THE post-Cannes buzz on Fernando Meirelles's Blindness was much harsher than I expected, given that the director's two previous features, City of God and The Constant Gardener, were almost universally overpraised. So it was a surprise to discover Blindness is not only much better than many critics have claimed but easily superior to anything Meirelles has done before. That said, without Gardener's dashing romance or God's blighted tykes, audiences may be trickier to persuade.

Long believed unfilmable, Nobel laureate José Saramago's 1995 novel unfolds in a city gripped by a mysterious epidemic of sightlessness. An obvious allegory for urban isolation and anonymity, the novel flows on long, hypnotic sentences that are both poetic and cerebral as well as difficult to shape into a traditional screenplay. The challenge for Meirelles was considerable, and not limited to choreographing characters -- all of whom are unnamed and all but one of whom is blind -- required to blunder into one another at regular intervals. Rehearsals must have resembled a McCain campaign strategy meeting.

From the outset, however, Meirelles and his screenwriter, Don McKellar, exhibit a remarkably firm grip on their apocalyptic material. When a driver loses his sight in inner-city traffic, the filmmakers create a nerve-jangling cacophony of horns, curses and wildly flashing traffic lights to underscore his confusion. And when the terrified soul is rescued by a friendly stranger (played by the versatile McKellar) -- who will turn out to be less than a good samaritan -- the rescue evolves into a seesaw of apprehension and relief, immediately establishing the moral jungle that's about to prevail.

As the plague spreads, accompanied by mass hysteria and official confusion, we follow a small group of the infected to quarantine in a dilapidated prison. An ophthalmologist (Mark Ruffalo), his strong-willed wife (Julianne Moore) -- who is hiding the fact that she can see in order to remain with her husband -- and several of his patients form the nucleus of a haphazard family and attempt to organize their ward. Food supplies are erratic, medicine is unobtainable and the jumpy guards are alternately trigger-happy and bored. Conditions and morals rapidly deteriorate; unable to see the filth beneath their feet and the behavior of their peers, everyone but Moore is as helpless as a motherless infant.

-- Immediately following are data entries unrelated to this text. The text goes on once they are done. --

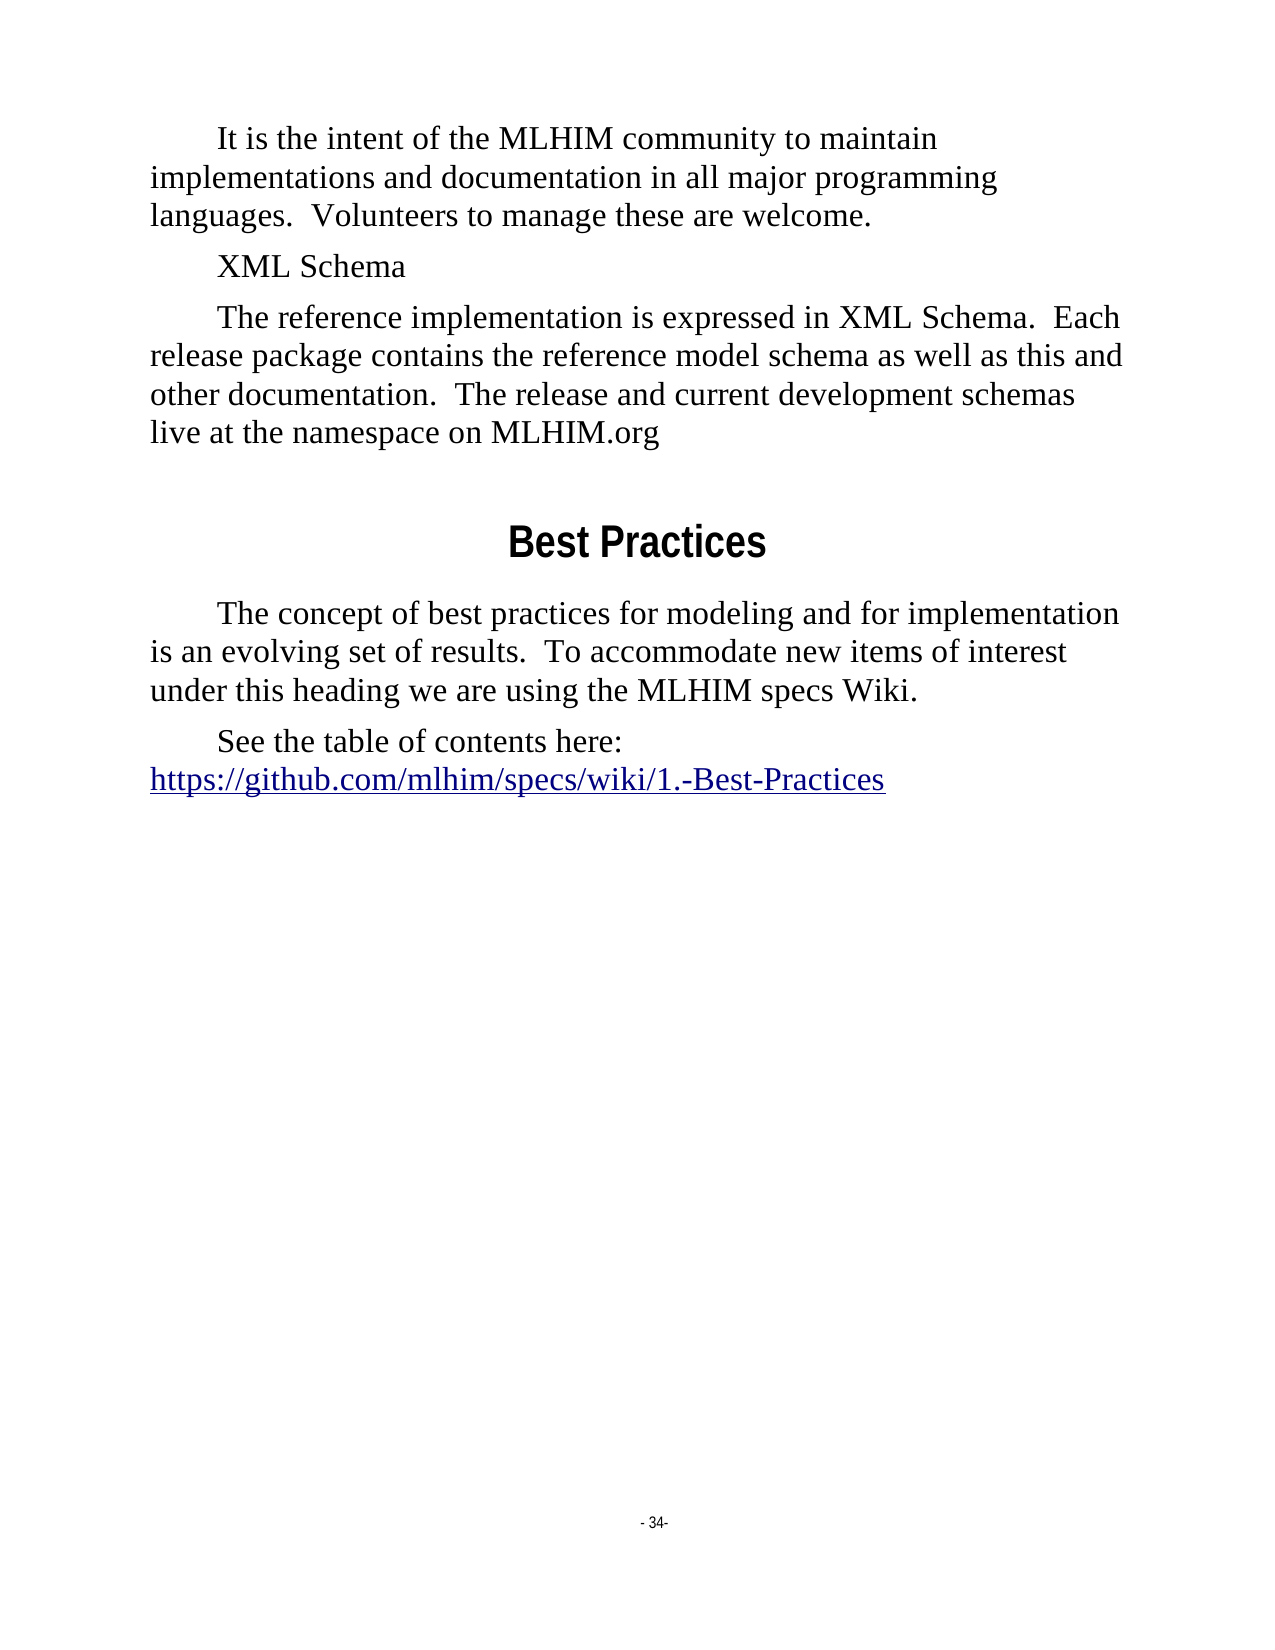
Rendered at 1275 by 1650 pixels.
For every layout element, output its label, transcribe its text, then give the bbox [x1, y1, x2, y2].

text The concept of best practices for modeling and for implementation is an evolving set of results. To accommodate new items of interest under this heading we are using the MLHIM specs Wiki. [150, 593, 1125, 708]
text The reference implementation is expressed in XML Schema. Each release package contains the reference model schema as well as this and other documentation. The release and current development schemas live at the namespace on MLHIM.org [150, 297, 1125, 451]
text XML Schema [150, 246, 1125, 284]
text It is the intent of the MLHIM community to maintain implementations and documentation in all major programming languages. Volunteers to manage these are welcome. [150, 118, 1125, 233]
text See the table of contents here: https://github.com/mlhim/specs/wiki/1.-Best-Practices [150, 721, 1125, 797]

Occasionally grueling and aesthetically courageous, Blindness is a slow slide of social disintegration that can feel at times like a war of competing metaphors. When a rival ward, organized by a power-crazy bartender (Gael García Bernal) and an old creep who's been blind since birth (Maury Chaykin), gains control of the food supply and demands payment -- first in valuables, then women -- the principles of democracy versus dictatorship are too obviously up for debate. But while the story begs for quotes from Hobbes and Machiavelli, Meirelles never gets bogged down in philosophy or politics; his harrowing scenes of human cruelty and desperation are simply too visceral to intellectualize.

Like an urban Lord of the Flies, Blindness is a morality tale rendered cinematic by visual daring and simmering performances. Moore is marvelous as the movie's selfless heart and steely resolve -- its savior in more ways than one. With bleached-out hair and paper-pale skin, she seems to bleed into the film's whited-out color scheme as though a product of the plague itself: infected yet asymptomatic. Like Cormac McCarthy's The Road, Blindness places human beings at the far limits of their experience and watches as they fend for themselves. It's not a pretty sight.